Двадцать девятого сентября обэриуты снова, после годового перерыва, выступили в Капелле после вечера Маяковского. В этом выступлении еще участвовал Заболоцкий. Его стихи, как и произведения других членов группы, прочитал вслух Введенский. На этом вечере произошло знакомство обэриутов с Николаем Ивановичем Харджиевым, исследователем Хлебникова, знаменитым впоследствии коллекционером и историком русского авангарда. В самом конце года Хармс принял участие в диспуте о современной поэзии, который состоялся там же, в Капелле — и снова приглашены были москвичи: Шкловский и лефовцы, Николай Асеев и Семен Кирсанов. Дискуссия вылилась в триумф Заболоцкого. О нем восторженно говорил один из великой четверки «формалистов», почти легендарный Борис Эйхенбаум... Хармс прочитал «заумную декларацию», начинавшуюся словами «Ушла Коля». По мнению Синельникова, это был «упрек Заболоцкому, порвавшему с Обэриу, тогда как его соратники вынуждены были отстаивать прежние позиции»41.

Москвичи, вероятно, слушали все это с плохо скрываемым раздражением. И раздражение было обоюдным. Становилось все более очевидно: пути ленинградских поэтов, все еще именующих себя левыми, расходятся с ЛЕФом гораздо фундаментальнее, чем даже с неоклассиками. Когда ровесник Хармса, юнга ЛЕФа одессит Семен Кирсанов, начал читать свою «Циркачку»:

Мэри — наездница
У крыльца
С лошади треснется
Ца-ца, —

Хармс «поднял ворот пиджака, укрыл в него голову, сунул два пальца в рот и оглушительно свистнул. Кирсанов немедленно ответил: «Я тоже умею», и свистнул не менее оглушительно»42. Но дочитать стихи он так и не смог: публика требовала Заболоцкого...

Зафиксированные данные:
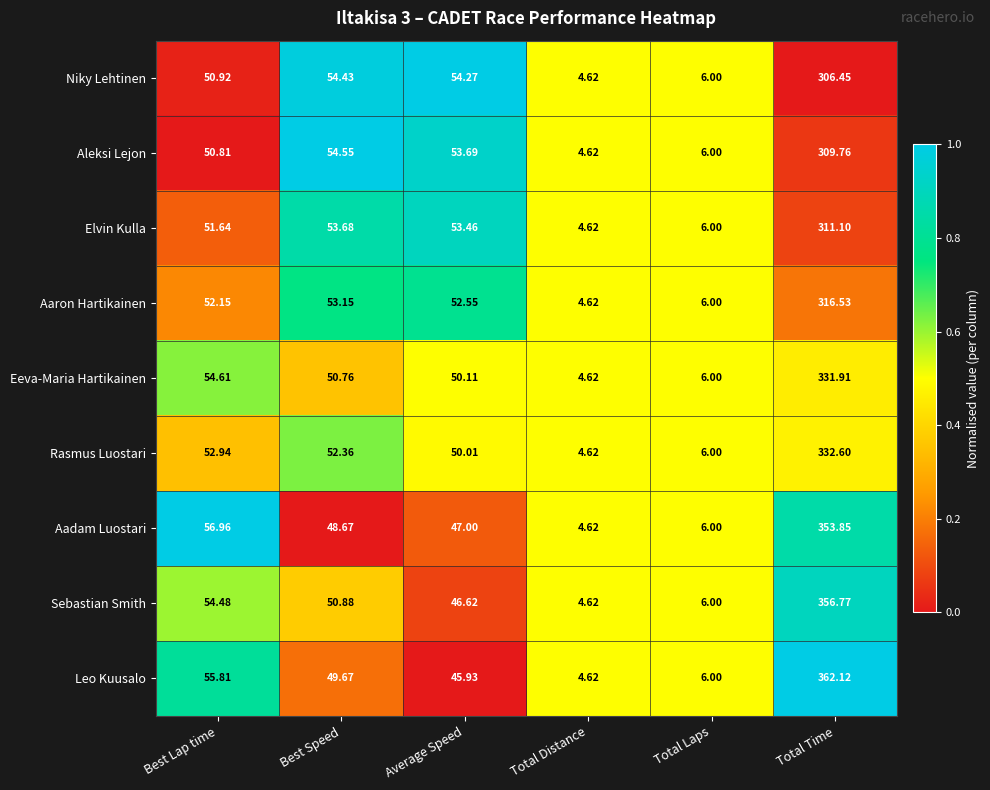

Which label corresponds to the smallest value in the chart?

Total Distance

Описание задания: Перепишите дословно отрывок из текста об обэриутах: начните с того места, где стоят слова «Мэри — наездница», и остановитесь после слов «публика требовала Заболоцкого...». Опирайтесь исключительно на текст об обэриутах, не привлекая материал.

Ответ на задание:
Мэри — наездница
У крыльца
С лошади треснется
Ца-ца, —

Хармс «поднял ворот пиджака, укрыл в него голову, сунул два пальца в рот и оглушительно свистнул. Кирсанов немедленно ответил: «Я тоже умею», и свистнул не менее оглушительно»42. Но дочитать стихи он так и не смог: публика требовала Заболоцкого...